A Plan-les-Ouates, qui jouxte la frontière française, on ne trouvait plus un euro samedi aux agences de la BCGE, chez Raiffeisen et chez UBS. Olivier Schaerrer explique: «Quelques bancomats de la BCGE sur les 85 équipés pour l’euro ont pu se trouver à court de devises. Nous avons accru nos demandes auprès de la Banque de France et de la Bundesbank peu après la décision de la BNS, mais la chaîne d’approvisionnement comporte de nombreuses étapes de sécurité, ce qui peut ralentir le rythme de réassort.»

Raiffeisen annonce avoir disposé de suffisamment d’euros, les rares pénuries dans les régions frontalières étant dues à des problèmes logistiques dans l’approvisionnement. Certaines des agences ont décidé de réduire temporairement la limite de retrait afin de satisfaire le plus de clients possible.

Deux heures d’attente

A l’agence MPARK de la Banque Migros de Carouge, deux cents personnes faisaient en permanence la queue vendredi. Temps d’attente: deux heures. Un agent témoigne: «Nous avons dû limiter les retraits à 5000 francs dans l’après-midi. On a fait ce lundi le plein en euros et les retraits sont redevenus libres.» Jusqu’à quelles sommes sont échangées? «Secret professionnel, mais si vous me dites 30 000 francs, je vous dirais que cela peut aller plus haut», répond l’agent. Urs Aeberli, le responsable des relations publiques chez la Banque Migros, confirme que la situation en billets d’euros s’est normalisée lundi «après une demande très vive en fin de semaine passée, surtout de la part de petits clients».

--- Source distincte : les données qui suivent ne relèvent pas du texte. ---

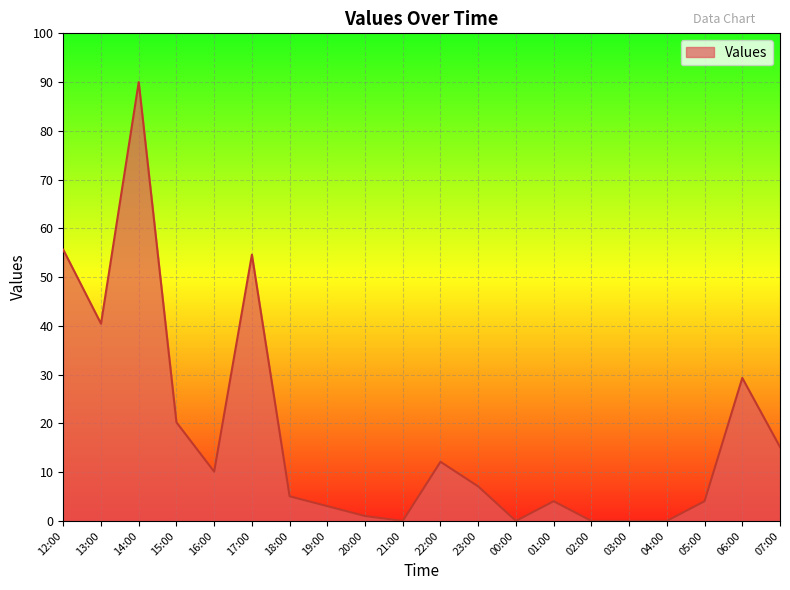

What is the average value?

17.6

Bureau de change Cité Cambio, rue du Mont-Blanc. La file d’attente est moindre qu’en périphérie, une cinquantaine de personnes. Dont Yves, qui partira en vacances en Autriche. Il a en poche 10 000 francs. Il repartira dans une demi-heure avec 1200 euros gagnés par rapport à jeudi matin. Mais il est prudent car dans la file la rumeur enfle: les deux agents pourraient être à cours de billets d’ici à la fin de matinée. Un voisin de queue donne un tuyau: les caisses des stations-service frontalières avec la Suisse. Exemple à La Croix-de-Rozon, à la station du relais du Salève. Une caissière: «Nous acceptons les achats en euros puisque nous nous trouvons en zone dite franche, nous avons donc toujours des liquidités contrairement à ailleurs. Nous échangeons à 1,10 alors qu’ailleurs ça tourne autour de 1,03, mais vous êtes servis de suite.»